Mr. Jackson opened his mouth, but closed it again, and just shifted his position and listened.
“She thinks everything in space is just somehow falling forever and never crashing into the Earth.” Gregory noticed his fathers unusual patience and stopped, turning is his dad’s direction. “So how would you explain it, you have a master’s degree.”
“Boy, this is kind’a embarrasing.” Mr. Jackson squinted and pinched his chin.
“No kidding,” Gregory said. “Have you ever had to tell a girl she’s wrong.”
“No,” Mr. Jackson said as he scratched the skin on the top of his head. “I mean, I didn’t realize I never explained this to you.”
“I thought,” Mr. Jackson said and paused. “I thought you understood Newtons laws, and gravity. I thought everyone understood.”
Gregory didn’t know what to say.
Mr. Jackson looked his son straight in the eye. “It takes gravity to keep spacecrafts in orbit.”
“To keep them in orbit? But I thought…,” Gregory said.
“Actually,” Mr. Jackson continued, “there is gravity everywhere. Where ever there are planets, moons, or galaxies, where ever there is mass in the neighborhood of space, there is gravity.”

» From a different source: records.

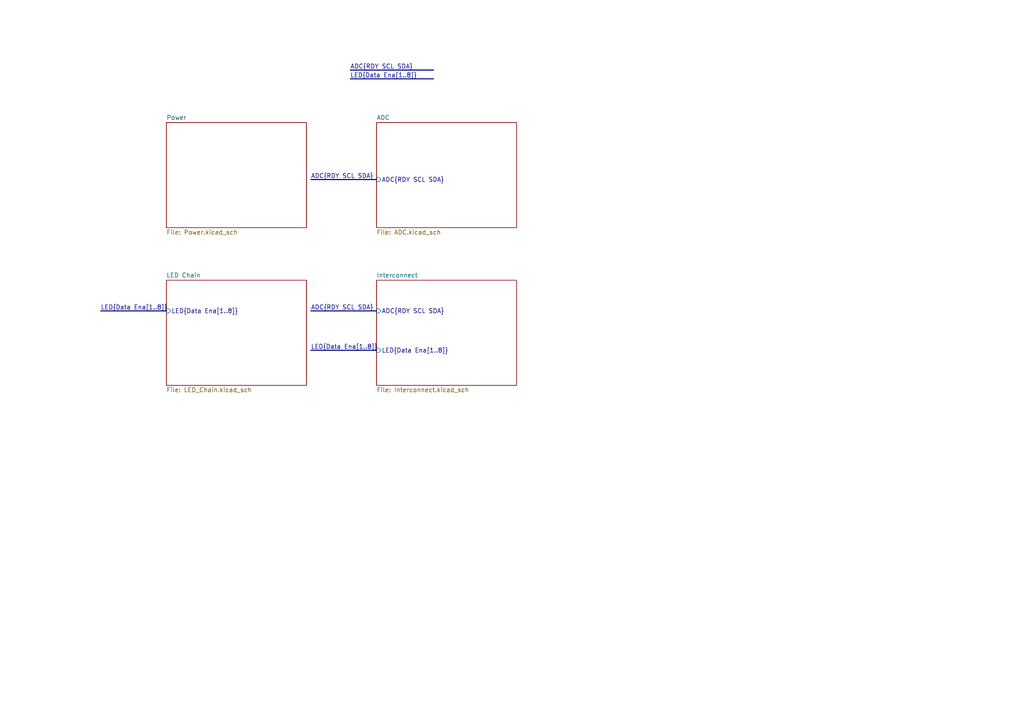
<source format=kicad_sch>
(kicad_sch
	(version 20250114)
	(generator "eeschema")
	(generator_version "9.0")
	(uuid "b7011f24-a95f-4b3f-a6cc-ae92e5977d54")
	(paper "A4")
	(lib_symbols)
	(bus
		(pts
			(xy 101.6 20.32) (xy 125.73 20.32)
		)
		(stroke
			(width 0)
			(type default)
		)
		(uuid "01dd8033-b616-4c09-893f-6d81a7943f95")
	)
	(bus
		(pts
			(xy 29.21 90.17) (xy 48.26 90.17)
		)
		(stroke
			(width 0)
			(type default)
		)
		(uuid "064ca4c4-b4ee-4a41-bab8-43264905fc24")
	)
	(bus
		(pts
			(xy 90.17 90.17) (xy 109.22 90.17)
		)
		(stroke
			(width 0)
			(type default)
		)
		(uuid "12412414-7b68-47f9-9e8f-6d1cdc9ee18c")
	)
	(bus
		(pts
			(xy 101.6 22.86) (xy 125.73 22.86)
		)
		(stroke
			(width 0)
			(type default)
		)
		(uuid "9a464095-3b4d-459e-ba50-ab44b21abcad")
	)
	(bus
		(pts
			(xy 90.17 101.6) (xy 109.22 101.6)
		)
		(stroke
			(width 0)
			(type default)
		)
		(uuid "baeedc2b-fde4-471c-b83b-c7823f390483")
	)
	(bus
		(pts
			(xy 90.17 52.07) (xy 109.22 52.07)
		)
		(stroke
			(width 0)
			(type default)
		)
		(uuid "e445a17d-9104-4ef7-ac1c-f2c44a91430c")
	)
	(label "LED{Data Ena[1..8]}"
		(at 101.6 22.86 0)
		(effects
			(font
				(size 1.27 1.27)
			)
			(justify left bottom)
		)
		(uuid "3e3d2e9c-a84f-4cf6-98c9-a6244b5c56e0")
	)
	(label "LED{Data Ena[1..8]}"
		(at 90.17 101.6 0)
		(effects
			(font
				(size 1.27 1.27)
			)
			(justify left bottom)
		)
		(uuid "433728af-c57f-4e1d-a766-0bb489c26c8f")
	)
	(label "ADC{RDY SCL SDA}"
		(at 101.6 20.32 0)
		(effects
			(font
				(size 1.27 1.27)
			)
			(justify left bottom)
		)
		(uuid "9a7263fd-bacb-47f3-9fb6-0194cee1c79a")
	)
	(label "ADC{RDY SCL SDA}"
		(at 90.17 90.17 0)
		(effects
			(font
				(size 1.27 1.27)
			)
			(justify left bottom)
		)
		(uuid "c159b7c4-e502-4694-9efb-712f998ed14a")
	)
	(label "LED{Data Ena[1..8]}"
		(at 29.21 90.17 0)
		(effects
			(font
				(size 1.27 1.27)
			)
			(justify left bottom)
		)
		(uuid "c60269cd-52a6-4c20-b71e-16f6152f69c8")
	)
	(label "ADC{RDY SCL SDA}"
		(at 90.17 52.07 0)
		(effects
			(font
				(size 1.27 1.27)
			)
			(justify left bottom)
		)
		(uuid "f9ca8bee-1abf-4236-aebd-edf1137ada15")
	)
	(sheet
		(at 109.22 81.28)
		(size 40.64 30.48)
		(exclude_from_sim no)
		(in_bom yes)
		(on_board yes)
		(dnp no)
		(fields_autoplaced yes)
		(stroke
			(width 0.1524)
			(type solid)
		)
		(fill
			(color 0 0 0 0.0000)
		)
		(uuid "203c8886-ee16-4201-9093-4ac34a2e1788")
		(property "Sheetname" "Interconnect"
			(at 109.22 80.5684 0)
			(effects
				(font
					(size 1.27 1.27)
				)
				(justify left bottom)
			)
		)
		(property "Sheetfile" "Interconnect.kicad_sch"
			(at 109.22 112.3446 0)
			(effects
				(font
					(size 1.27 1.27)
				)
				(justify left top)
			)
		)
		(pin "ADC{RDY SCL SDA}" input
			(at 109.22 90.17 180)
			(uuid "7dbb1155-73b0-4b99-bb55-d15c75ae8c2c")
			(effects
				(font
					(size 1.27 1.27)
				)
				(justify left)
			)
		)
		(pin "LED{Data Ena[1..8]}" input
			(at 109.22 101.6 180)
			(uuid "8c186f62-7305-4427-9eaa-12404cea2f71")
			(effects
				(font
					(size 1.27 1.27)
				)
				(justify left)
			)
		)
		(instances
			(project "StairsV2Eth_MainBoard"
				(path "/b7011f24-a95f-4b3f-a6cc-ae92e5977d54"
					(page "5")
				)
			)
		)
	)
	(sheet
		(at 48.26 35.56)
		(size 40.64 30.48)
		(exclude_from_sim no)
		(in_bom yes)
		(on_board yes)
		(dnp no)
		(fields_autoplaced yes)
		(stroke
			(width 0.1524)
			(type solid)
		)
		(fill
			(color 0 0 0 0.0000)
		)
		(uuid "3c6e6eac-ba65-46b4-9f6f-5d25ee333123")
		(property "Sheetname" "Power"
			(at 48.26 34.8484 0)
			(effects
				(font
					(size 1.27 1.27)
				)
				(justify left bottom)
			)
		)
		(property "Sheetfile" "Power.kicad_sch"
			(at 48.26 66.6246 0)
			(effects
				(font
					(size 1.27 1.27)
				)
				(justify left top)
			)
		)
		(instances
			(project "StairsV2Eth_MainBoard"
				(path "/b7011f24-a95f-4b3f-a6cc-ae92e5977d54"
					(page "2")
				)
			)
		)
	)
	(sheet
		(at 48.26 81.28)
		(size 40.64 30.48)
		(exclude_from_sim no)
		(in_bom yes)
		(on_board yes)
		(dnp no)
		(fields_autoplaced yes)
		(stroke
			(width 0.1524)
			(type solid)
		)
		(fill
			(color 0 0 0 0.0000)
		)
		(uuid "49e57555-eb61-4b3a-9623-3a6a5eb29c3f")
		(property "Sheetname" "LED Chain"
			(at 48.26 80.5684 0)
			(effects
				(font
					(size 1.27 1.27)
				)
				(justify left bottom)
			)
		)
		(property "Sheetfile" "LED_Chain.kicad_sch"
			(at 48.26 112.3446 0)
			(effects
				(font
					(size 1.27 1.27)
				)
				(justify left top)
			)
		)
		(pin "LED{Data Ena[1..8]}" input
			(at 48.26 90.17 180)
			(uuid "f27454a2-8f75-450f-8957-6d2dc8ffda5d")
			(effects
				(font
					(size 1.27 1.27)
				)
				(justify left)
			)
		)
		(instances
			(project "StairsV2Eth_MainBoard"
				(path "/b7011f24-a95f-4b3f-a6cc-ae92e5977d54"
					(page "3")
				)
			)
		)
	)
	(sheet
		(at 109.22 35.56)
		(size 40.64 30.48)
		(exclude_from_sim no)
		(in_bom yes)
		(on_board yes)
		(dnp no)
		(fields_autoplaced yes)
		(stroke
			(width 0.1524)
			(type solid)
		)
		(fill
			(color 0 0 0 0.0000)
		)
		(uuid "f321081a-2448-424c-932a-86641cd019fd")
		(property "Sheetname" "ADC"
			(at 109.22 34.8484 0)
			(effects
				(font
					(size 1.27 1.27)
				)
				(justify left bottom)
			)
		)
		(property "Sheetfile" "ADC.kicad_sch"
			(at 109.22 66.6246 0)
			(effects
				(font
					(size 1.27 1.27)
				)
				(justify left top)
			)
		)
		(pin "ADC{RDY SCL SDA}" input
			(at 109.22 52.07 180)
			(uuid "694d24a3-9d9c-4762-a4c6-754dff5d61ea")
			(effects
				(font
					(size 1.27 1.27)
				)
				(justify left)
			)
		)
		(instances
			(project "StairsV2Eth_MainBoard"
				(path "/b7011f24-a95f-4b3f-a6cc-ae92e5977d54"
					(page "4")
				)
			)
		)
	)
	(sheet_instances
		(path "/"
			(page "1")
		)
	)
	(embedded_fonts no)
)

</source>
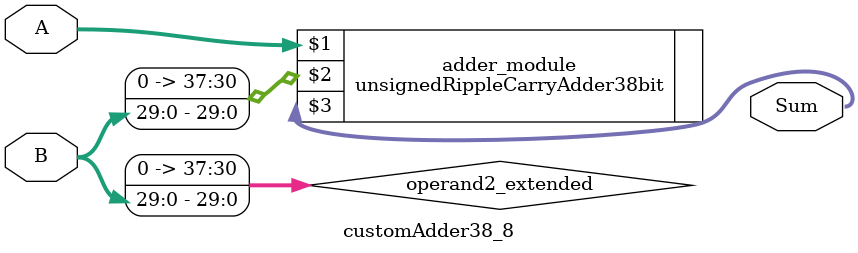
<source format=v>
module customAdder38_8(
                        input [37 : 0] A,
                        input [29 : 0] B,
                        
                        output [38 : 0] Sum
                );

        wire [37 : 0] operand2_extended;
        
        assign operand2_extended =  {8'b0, B};
        
        unsignedRippleCarryAdder38bit adder_module(
            A,
            operand2_extended,
            Sum
        );
        
        endmodule
        
</source>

Gregory’s jaw hung wide open. “So they ARE falling. Then why doesn’t the space craft and the astronauts fall all the way back to the Earth?”
“The Earth is pulling on the space craft almost as much as the Earth is pulling on you right now.” Mr. Jackson reached and grabbed a football from Gregory’s dresser and began tossing it a few feet in the air. “Notice how this ball falls back toward the Earth each time I throw it up.”
Gregory raised an eyebrow and compressed his lips.
“The question you should ask,” Mr. Jackson explained to Gregory, “is, if as you say, there were no gravity in space, and the space station were orbiting around the Earth every couple hours, what keeps it from flying off into deep space? Why does it keep going in a circle?”